Bu hayat sadece bugünden ibaret değildir.
Birbirlerine ideolojik, ırkî anlamda husumet besleyenler, öfkelenenler, acımayanların ruhları kanlıdır. Doğrudan bir katliamın içinde olmasalar da sessiz kaldıkları için ruhları kanlıdır. Onların duyguları körelmiştir, duyarsızlaşmışlardır.
Bir kesimi hedef almak yerine bütüne bakmada yarar var.
Canı yanan, ruhu acı çeken kendini belli eder. Bir biçimde tepkisini dile getirir.
Vietnam katliamı büyüktü, insanlar öldü. Kapitalizme ve Amerika’ya öfkelenenler Vietnam’ı acı duyarak anlattılar. Şiirler yazıldı. Dünyanın neresinde olursa olsun yazılmalıdır.
Fakat günümüzde yaşanan şu büyük drama karşı duyarsızlıklarını belli edenler ya ırkî kaygılardan, ya dine olan mesafelerinden ya da insanlıklarını yitirmelerinden ötürü ilgisizdirler. Hatta içten içe sevinç duyarlar. Siyasal bağnazlıklardan, belli kesime olan öfkelerinden körleşip sağırlaşıyor ve duyarsızlaşıyorlar.
Dünyada insanlar arasındaki bu büyük uçurum nefret ve öfkeyi büyütüyor. İnsan olma erdemi unutuluyor. Ve hatta kendilerini bir başka varlık olarak görüyorlar. Siyonist Yahudilerin yaptıklarının benzerini yapıyorlar. Öfke duyduklarına karşı fırsat ellerine geçse aynısını yapacaklar.
Ruhları bürüyen karanlıklar onları görmezleştiriyor.
Ey insan bir gün senin de başına benzer bir durum gelebilir. Gücün yetmeyebilir, yalnız kalabilirsin. O zaman yapabileceğin hiçbir şey olmayabilir. Öyle bir durumdan kimden yardım dileyeceksin, kimin gözüne bakacaksın? Sen bakmamış olsan bile yüreğinden merhamet ve sevgi olanlar, senin geçmişine ve yaptıklarına bakmadan sana koşarlar. Çünkü onlar ruhlarında acı duyarlar.
Yollar ve zamanlar daralıyor. İnsanlığı kuşatan büyük felâketler var. İnsandan gelen ve insan dışı oluşan büyük olaylar ve durumlar var. Yakın zamanda yaşanan büyük deprem insanlık için büyük ve önemli bir sınavdı. Gelecekte olmayacağını kim söyleyebilir.
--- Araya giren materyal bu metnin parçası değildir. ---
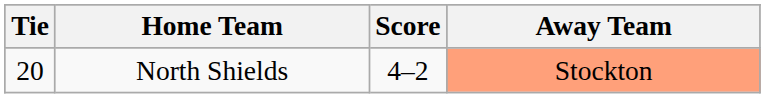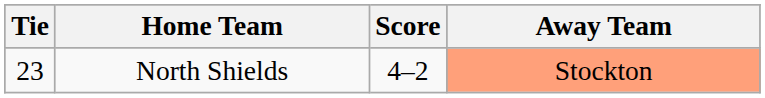North Shields | Tie: 20 -> 23
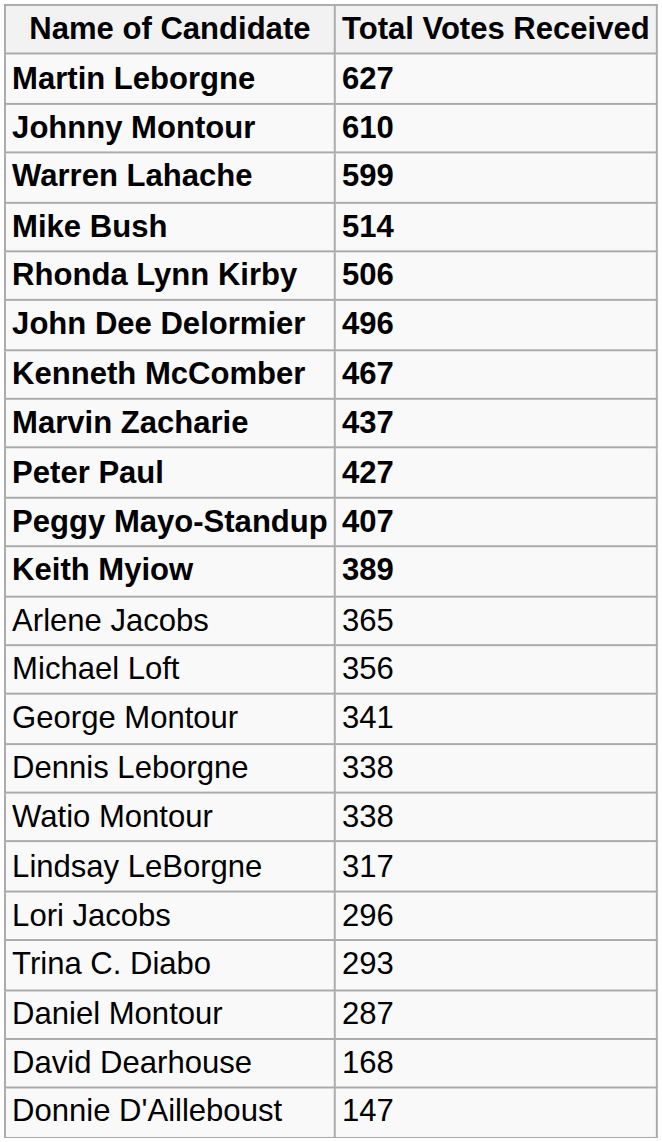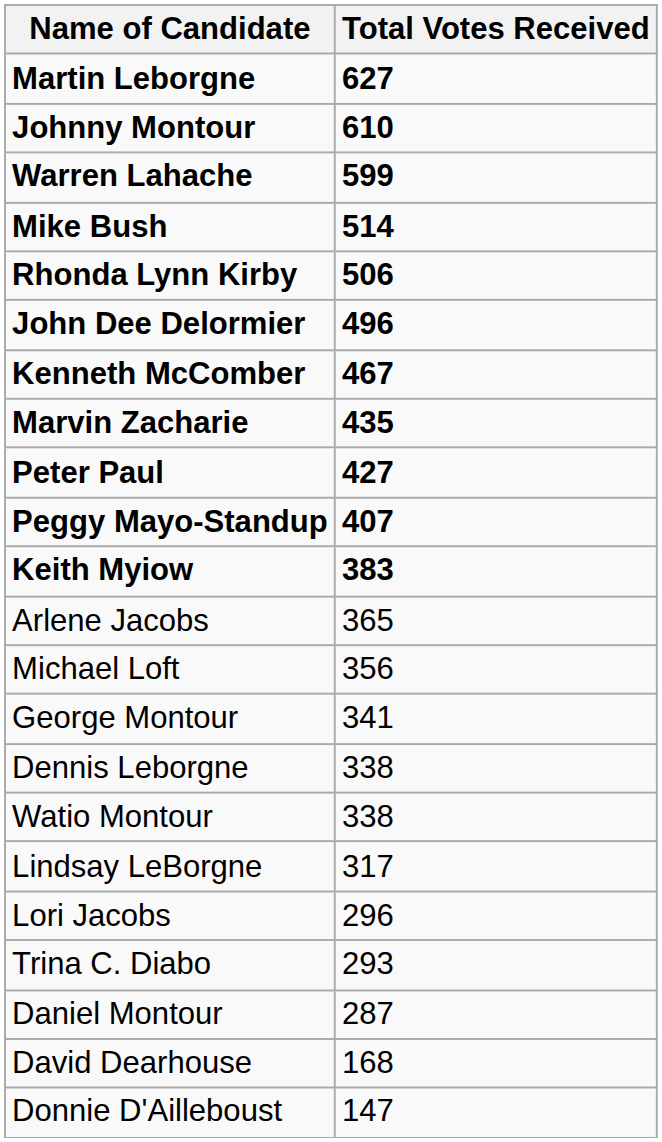Marvin Zacharie | Total Votes Received: 437 -> 435
Keith Myiow | Total Votes Received: 389 -> 383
İnsan sadece içinde bulunduğu ânı hesaba katarsa tıkanır. İnsanlığın bir geçmişi, içinde bulunduğu an ve geleceği var. Bugün günü yaşıyoruz her şey gözlerimizin önünde seyrediyor. Geçmişte yaşadıklarımız var. Gelecekte neler olabileceğini bilemiyoruz ve kestiremiyoruz. Çünkü gelecek bilinmezliklerle dolu. Bugünden geleceği de düşünmeliyiz ey insan.